If you can lay tile, and have a design in mind...you can do this. The supplies will be your expensive bit. But for your first attempt, I suggest something small like a picture frame. Test the waters  Although taking a class gives you access to the input from the teacher who has done this before and can give you quick answers to problems.


----------



## Nomad

I could never afford whole sheets of glass because of so many colors needed, but I was able to find someone on Ebay selling glass pieces that they had left over. I got two big boxes of pieces for less that what two sheets would have been. Some of the pieces were as big as maybe 6' x 10" and none were so small they couldn't be used. It's been a good while since I bought them, but there might still be people selling that way.

Nomad


----------



## cc-rider

I looked on eBay and ETSY and found some decent packages....most of them very small pieces, but that would work. That's going to have to go on the back burner now for awhile, I think. My tax bills came in today. Grump. I guess they figure TisaWee is 40% built now, so my previously $100/yr tax bill went WAAAAAY up. In addition to the house in town going up because of the recent levy. I need to get this place sold! 

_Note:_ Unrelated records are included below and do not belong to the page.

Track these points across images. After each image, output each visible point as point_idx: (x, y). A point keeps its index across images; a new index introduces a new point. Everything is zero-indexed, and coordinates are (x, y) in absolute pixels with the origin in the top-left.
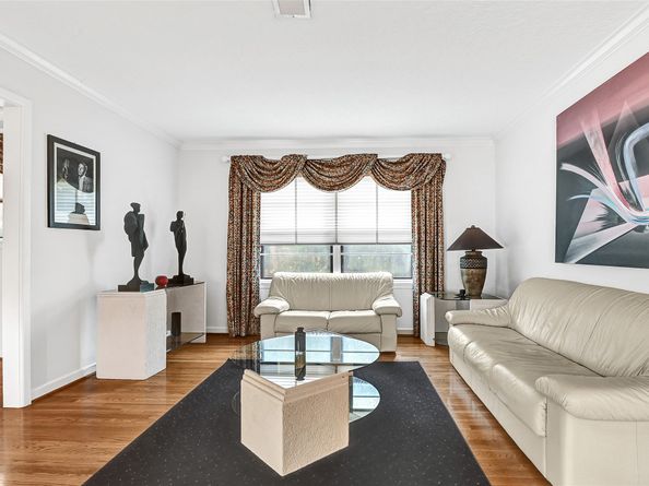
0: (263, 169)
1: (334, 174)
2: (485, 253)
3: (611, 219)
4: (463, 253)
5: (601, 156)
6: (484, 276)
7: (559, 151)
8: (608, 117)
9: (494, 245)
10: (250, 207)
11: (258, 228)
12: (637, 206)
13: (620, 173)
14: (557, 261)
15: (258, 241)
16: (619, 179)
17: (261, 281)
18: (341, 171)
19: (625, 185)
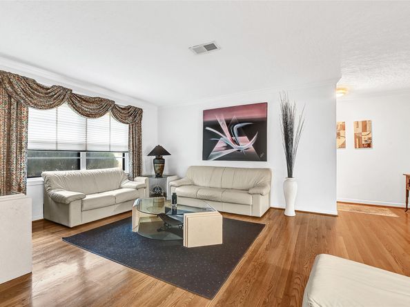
0: (36, 90)
1: (91, 107)
2: (164, 157)
3: (228, 147)
4: (154, 157)
5: (225, 128)
6: (164, 166)
7: (204, 123)
8: (228, 118)
9: (167, 154)
10: (19, 119)
11: (27, 137)
12: (239, 145)
13: (232, 135)
14: (203, 160)
15: (26, 147)
16: (232, 136)
17: (28, 180)
18: (94, 106)
19: (234, 138)
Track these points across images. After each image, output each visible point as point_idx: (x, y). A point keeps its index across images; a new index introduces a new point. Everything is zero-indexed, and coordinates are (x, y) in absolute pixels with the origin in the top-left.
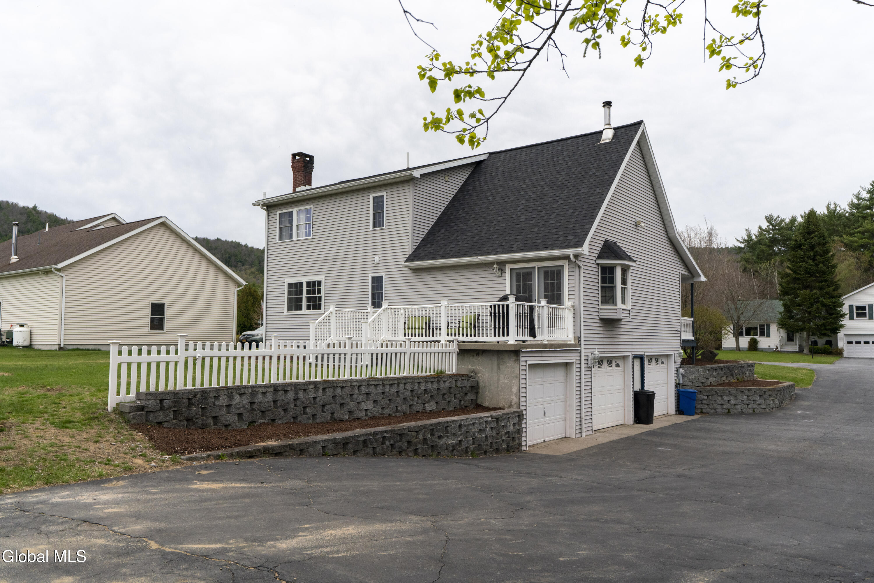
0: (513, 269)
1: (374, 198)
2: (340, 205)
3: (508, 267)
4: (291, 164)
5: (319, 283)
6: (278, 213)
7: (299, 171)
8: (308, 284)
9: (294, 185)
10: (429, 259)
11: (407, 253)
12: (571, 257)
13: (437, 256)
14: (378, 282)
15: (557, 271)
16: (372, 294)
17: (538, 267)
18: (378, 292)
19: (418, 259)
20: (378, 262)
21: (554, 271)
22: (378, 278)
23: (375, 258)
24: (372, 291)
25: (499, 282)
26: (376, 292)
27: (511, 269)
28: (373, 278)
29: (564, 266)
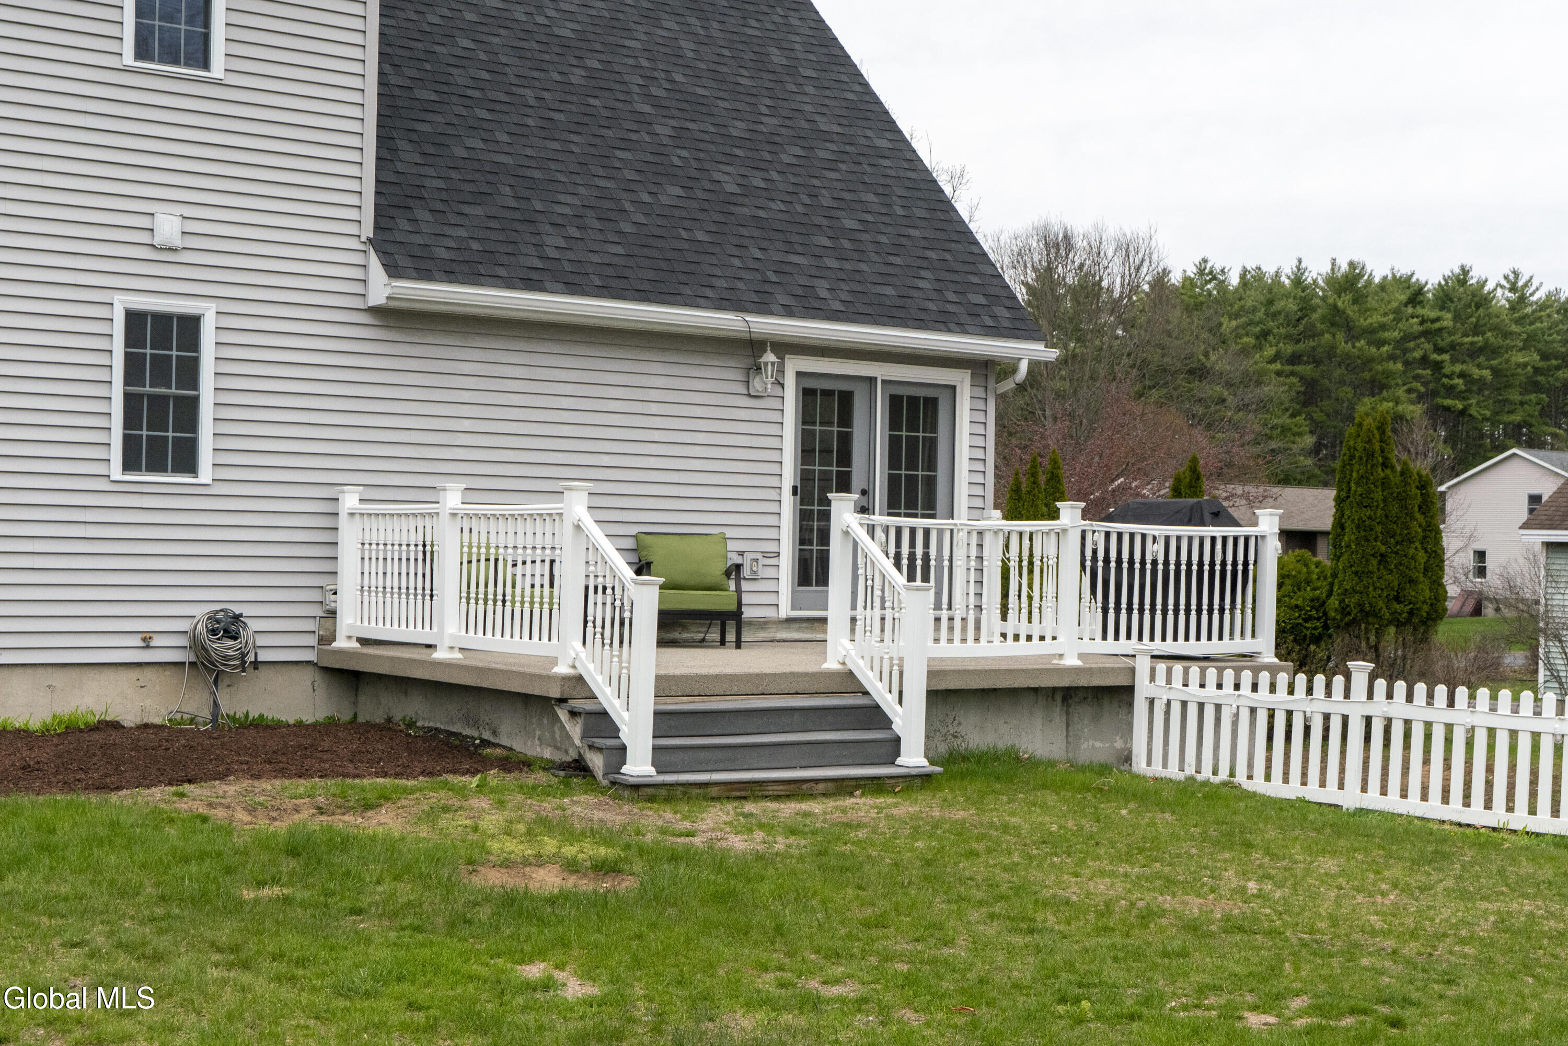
0: (804, 374)
3: (794, 367)
10: (509, 284)
11: (352, 229)
12: (1024, 367)
13: (535, 275)
14: (162, 341)
15: (926, 399)
16: (128, 397)
17: (883, 381)
18: (162, 390)
19: (451, 275)
20: (178, 242)
21: (916, 399)
22: (162, 320)
23: (159, 218)
24: (127, 383)
25: (755, 415)
26: (148, 389)
27: (799, 374)
28: (134, 319)
29: (954, 387)
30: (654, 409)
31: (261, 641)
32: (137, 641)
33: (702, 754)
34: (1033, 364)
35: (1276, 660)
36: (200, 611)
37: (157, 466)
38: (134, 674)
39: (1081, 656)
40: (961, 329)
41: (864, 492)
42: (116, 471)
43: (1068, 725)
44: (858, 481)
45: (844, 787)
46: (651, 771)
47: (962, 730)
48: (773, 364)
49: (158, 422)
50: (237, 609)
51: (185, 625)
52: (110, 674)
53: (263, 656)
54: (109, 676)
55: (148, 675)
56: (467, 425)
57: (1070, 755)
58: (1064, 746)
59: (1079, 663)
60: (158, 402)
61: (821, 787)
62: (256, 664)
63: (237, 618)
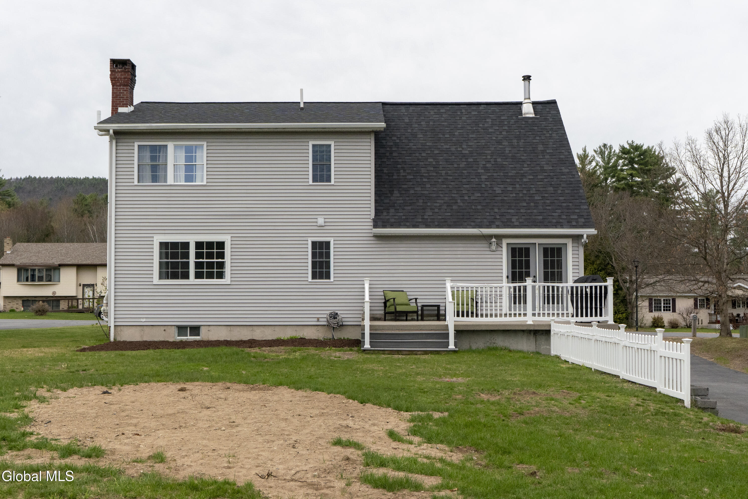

Oh....but back to topic.... 

I read in another thread somewhere that someone bought old dishes and broke them up to use. How do you think you could break them consistently and not just have sharp shards? I went to the junkyard once and picked up broken automobile glass for a class project in high school.....it was cool because it broke into consistently-sized little cubes. Made great building blocks for castle sculptures.


----------



## Nomad

If you can find some dishes made of safety glass you would have the pieces you want. Not much help am I? I could send you a box of glass since I'm not using it. I would just have to locate it, but it's here someplace. Let me know.

Nomad


----------



## Guest

If you need ideas try sifting through the stencil section of a craft store. These are a great help for design problems and they already have the grout lines built in.


----------



## Gourdboy

Yes I made a couple of those glass castles in school and still have them around!


----------



## cc-rider

Hmmmmm....I wonder if you could just take BUNCHES of those, and mortar them onto another piece of glass. I wonder what that would look like? Maybe they are too small, though. Weren't they about 1/4" square?


----------